Sunday, May 02, 2004

The Distrust of Strangers

Economic Principals is a strange column, more literary than analytical, which focuses on influential figures and thinkers in Economics through history. Although Warsh, the editor, become delusional on the subject of Howard Dean, I can't think of a better read early Sunday morning.

His latest column, not yet up on the website, discusses "The Company of Strangers: A Natural History of Economic Life," by Paul Seabright, which explores the potential vulnerability of the cooperation on which economic life depends. In his review, Warsh writes
But he goes a smidgen deeper than this. He asks what is it that permits humans to surmount their hunter-gatherer instincts in order to sustain the kinds of intricate webs of trust that are required to, say, exchange a credit card number for a sack-full of groceries?

Human beings ten thousand years ago had inherited a psychology that made them intensely suspicious of strangers and capable of savage violence towards them under some circumstances, but able to benefit spectacularly from institutional arrangements that made it reasonable to treat strangers as honorary friends.

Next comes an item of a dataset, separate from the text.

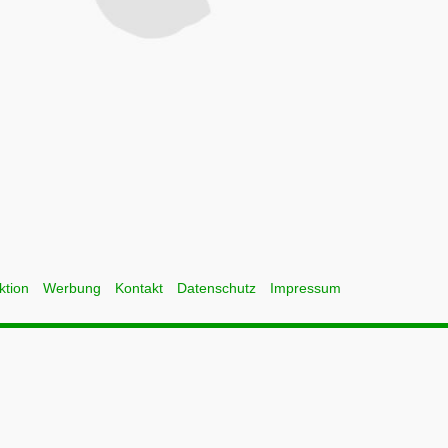
ktion
Werbung
Kontakt
Datenschutz
Impressum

There follow several really interesting chapters on various mechanisms, both internal and external, that have arisen to facilitate such cooperation: the taste for reciprocity, the institution of money, banking and its various disorders, systems of professional authority.
I've been thinking of why people find economics so fundamentally repugnant, and I think the fact that it goes against millennium of natural selection that re-enforced building, monitoring, and maintaining social relationships, is a large part of that. We humans are hard-wired to prefer interacting with those we know and trust, those we consider family and friends, and the soul-less transactional nature of the market makes that cozy circle compete with anonymous firms, tellers, recorded voices, etc. For a multitude of obvious reasons, the cozy close-knit circle loses when set against the benefits of scale economies, division of labor, and flexible capital, but we still shed a Neanderthal tear when we realize how many of our transactions are with strangers, not kin.